In my journal, I wrote down the words someone spoke over me in a heated argument yesterday. I wrote them down because I didn’t want to forget the way they cut me down, the way they left my spirit crushed. I wrote them and I stared at them for a long time, and anger pulsed through me, “never forget, never forget.” This is who they say you are, this is what they hope will happen to you. The longer I stared, the more I felt the sear of them, and the more I began to hear another, more insistent thrumming, “love keeps no record of wrongs, it keeps no record of wrongs, it keeps no record”. Again and again, I heard it until I couldn’t take the noise of it anymore, and it singed my flesh in a holy way hurtful words never can.

I cried a little, then I ripped the page out of my journal and threw it in the trash. It was a symbolic gesture at best. Those words tattooed themselves across my heart, and it will take a radical kind of grace to wipe them away. This summer, our family found it hard to extend this kind of grace to one another. We had a pressure cooker summer in tight quarters. We lost friends. We gained extended family. We grieved the losses of the last few years. We chewed on the root of bitterness. We changed countries and homes and jobs, and we learned that when a pressure cooker heats up, everything inside will come spilling out. Inevitably, it comes out on the loved one standing nearby, until we are all up to our eyeballs in the mess, left wondering how much Jesus it will take to clean it up.

After this summer, I know what I’m made of, and can I admit this here? It isn’t the fruit of the spirit. I know what my kids are made of too, and my husband, and my poor traumatized dog. I’ve found myself longing for the return to rhythms, to routine and normalcy because I’ve seen what we look like without it. But, I realize the routines are a quick fix. They don’t excavate the hidden ways of the heart. I want to learn more of the ways of grace. I want to learn how to speak love when the heat turns up and my emotions are raw, and I want only goodness and kindness and gentleness to spill out.


Do you find yourself in a similar place today? Can I pray for you?
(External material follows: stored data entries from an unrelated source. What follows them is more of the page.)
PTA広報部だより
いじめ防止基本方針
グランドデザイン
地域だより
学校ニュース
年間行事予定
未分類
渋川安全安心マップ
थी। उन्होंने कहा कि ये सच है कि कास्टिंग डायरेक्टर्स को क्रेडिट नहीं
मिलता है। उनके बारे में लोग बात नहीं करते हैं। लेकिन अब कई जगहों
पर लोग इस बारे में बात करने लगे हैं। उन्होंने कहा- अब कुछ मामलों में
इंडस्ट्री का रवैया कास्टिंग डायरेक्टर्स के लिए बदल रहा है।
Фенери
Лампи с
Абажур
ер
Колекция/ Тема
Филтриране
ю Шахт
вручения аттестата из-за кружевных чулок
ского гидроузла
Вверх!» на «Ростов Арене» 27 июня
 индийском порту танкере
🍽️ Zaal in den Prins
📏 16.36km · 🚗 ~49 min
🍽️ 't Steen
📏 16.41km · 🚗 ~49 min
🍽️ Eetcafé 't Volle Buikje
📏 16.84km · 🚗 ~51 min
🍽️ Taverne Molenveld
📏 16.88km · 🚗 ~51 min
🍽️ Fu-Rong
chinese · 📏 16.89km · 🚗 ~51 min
For us?


  • Kelly Hausknecht Chripczuk

    Thankyou Kimberly, for your real honesty, always.
    “We chewed on the root of bitterness.”
    I’ve told several friends recently (some who get it and some who don’t) that I’m taking a cue from Naomi and changing my name to “Bitter.” It is a difficult time and doesn’t lend itself well to the pretty-ing over we so often specialize in within the church. I am finding good friends in the bible, though, and learning the meaning of phrases I never understood before, like the “bread of sorrow” and “valley of dry bones.”
    Thank you for your words, friend.

    • Kelly, thank you for sharing your heart. This is a hard place, satisfying at times, but still so very hard. We are coming through to the other side, and I will pray that you shall see the other side too. That the valley of dry bones will be covered with living, breathing flesh.

  • KimberlyAmici

    Our family RV trips are like pressure cookers for me. I love them and look forward to them but it doesn’t take long… 7 of us in close quarters. My husband is like my mother, even thought he will ever admit it, and the 2 of them fight over my attention – and then there is the kids needing it too… Feelings from childhood emerge, making parenting decisions in a fishbowl… fun times.

    BUT, that’s when things are brought to the surface. Areas that need to be healed or simply given to Him are spotlighted. If we recognize it, the grace can flow in. Sometimes it’s easier said than done.